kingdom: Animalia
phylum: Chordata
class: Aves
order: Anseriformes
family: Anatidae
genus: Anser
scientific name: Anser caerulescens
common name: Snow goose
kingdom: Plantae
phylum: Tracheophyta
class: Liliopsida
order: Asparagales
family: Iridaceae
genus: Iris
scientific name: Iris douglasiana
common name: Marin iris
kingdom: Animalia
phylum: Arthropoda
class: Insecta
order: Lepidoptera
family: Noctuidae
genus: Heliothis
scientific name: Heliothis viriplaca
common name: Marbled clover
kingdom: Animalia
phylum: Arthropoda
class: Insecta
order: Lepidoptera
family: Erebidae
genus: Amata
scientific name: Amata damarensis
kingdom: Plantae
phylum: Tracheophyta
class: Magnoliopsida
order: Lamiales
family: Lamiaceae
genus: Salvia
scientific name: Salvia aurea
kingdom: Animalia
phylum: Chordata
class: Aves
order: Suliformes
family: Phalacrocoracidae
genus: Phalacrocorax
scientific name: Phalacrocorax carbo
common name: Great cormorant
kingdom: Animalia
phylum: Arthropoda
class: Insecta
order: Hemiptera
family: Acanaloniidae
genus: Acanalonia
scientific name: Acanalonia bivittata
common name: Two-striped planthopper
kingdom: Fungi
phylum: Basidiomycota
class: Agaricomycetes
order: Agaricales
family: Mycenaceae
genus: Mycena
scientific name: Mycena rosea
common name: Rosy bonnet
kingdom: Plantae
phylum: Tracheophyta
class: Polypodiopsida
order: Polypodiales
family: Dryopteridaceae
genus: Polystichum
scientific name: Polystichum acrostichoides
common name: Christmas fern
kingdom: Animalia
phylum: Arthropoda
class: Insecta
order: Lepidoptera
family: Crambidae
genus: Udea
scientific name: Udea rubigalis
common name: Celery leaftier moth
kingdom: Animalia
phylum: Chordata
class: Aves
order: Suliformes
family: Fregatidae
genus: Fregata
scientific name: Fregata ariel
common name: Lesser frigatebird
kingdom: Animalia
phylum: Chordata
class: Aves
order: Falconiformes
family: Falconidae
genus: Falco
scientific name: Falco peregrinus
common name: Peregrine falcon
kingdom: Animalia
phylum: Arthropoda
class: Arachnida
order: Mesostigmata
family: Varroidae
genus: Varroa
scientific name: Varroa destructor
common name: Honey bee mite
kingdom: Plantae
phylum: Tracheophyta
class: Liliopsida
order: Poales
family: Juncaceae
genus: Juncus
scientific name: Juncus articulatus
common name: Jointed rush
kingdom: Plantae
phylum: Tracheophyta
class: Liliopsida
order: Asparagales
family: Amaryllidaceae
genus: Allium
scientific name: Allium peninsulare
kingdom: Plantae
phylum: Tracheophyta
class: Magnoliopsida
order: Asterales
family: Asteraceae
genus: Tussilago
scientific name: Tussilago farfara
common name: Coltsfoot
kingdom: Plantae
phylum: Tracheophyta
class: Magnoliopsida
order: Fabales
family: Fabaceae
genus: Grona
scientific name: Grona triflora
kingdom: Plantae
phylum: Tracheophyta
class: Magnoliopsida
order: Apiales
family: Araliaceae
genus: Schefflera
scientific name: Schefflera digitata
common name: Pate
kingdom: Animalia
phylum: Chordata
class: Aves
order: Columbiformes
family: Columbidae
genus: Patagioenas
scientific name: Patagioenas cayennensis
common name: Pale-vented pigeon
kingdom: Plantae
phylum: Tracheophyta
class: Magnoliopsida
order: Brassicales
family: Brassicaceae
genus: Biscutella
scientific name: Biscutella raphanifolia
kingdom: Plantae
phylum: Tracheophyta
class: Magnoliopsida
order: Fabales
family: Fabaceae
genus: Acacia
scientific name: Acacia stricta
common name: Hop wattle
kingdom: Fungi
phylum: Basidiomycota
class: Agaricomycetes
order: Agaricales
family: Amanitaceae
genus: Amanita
────────────────────────────────────────
### Goal
Reproduce the lines above verbatim, beginning at the line that contains "genus: Iris" and stopping after the line that contains "scientific name: Polystichum acrostichoides", with both of those lines included.

### Full solution
genus: Iris
scientific name: Iris douglasiana
common name: Marin iris
kingdom: Animalia
phylum: Arthropoda
class: Insecta
order: Lepidoptera
family: Noctuidae
genus: Heliothis
scientific name: Heliothis viriplaca
common name: Marbled clover
kingdom: Animalia
phylum: Arthropoda
class: Insecta
order: Lepidoptera
family: Erebidae
genus: Amata
scientific name: Amata damarensis
kingdom: Plantae
phylum: Tracheophyta
class: Magnoliopsida
order: Lamiales
family: Lamiaceae
genus: Salvia
scientific name: Salvia aurea
kingdom: Animalia
phylum: Chordata
class: Aves
order: Suliformes
family: Phalacrocoracidae
genus: Phalacrocorax
scientific name: Phalacrocorax carbo
common name: Great cormorant
kingdom: Animalia
phylum: Arthropoda
class: Insecta
order: Hemiptera
family: Acanaloniidae
genus: Acanalonia
scientific name: Acanalonia bivittata
common name: Two-striped planthopper
kingdom: Fungi
phylum: Basidiomycota
class: Agaricomycetes
order: Agaricales
family: Mycenaceae
genus: Mycena
scientific name: Mycena rosea
common name: Rosy bonnet
kingdom: Plantae
phylum: Tracheophyta
class: Polypodiopsida
order: Polypodiales
family: Dryopteridaceae
genus: Polystichum
scientific name: Polystichum acrostichoides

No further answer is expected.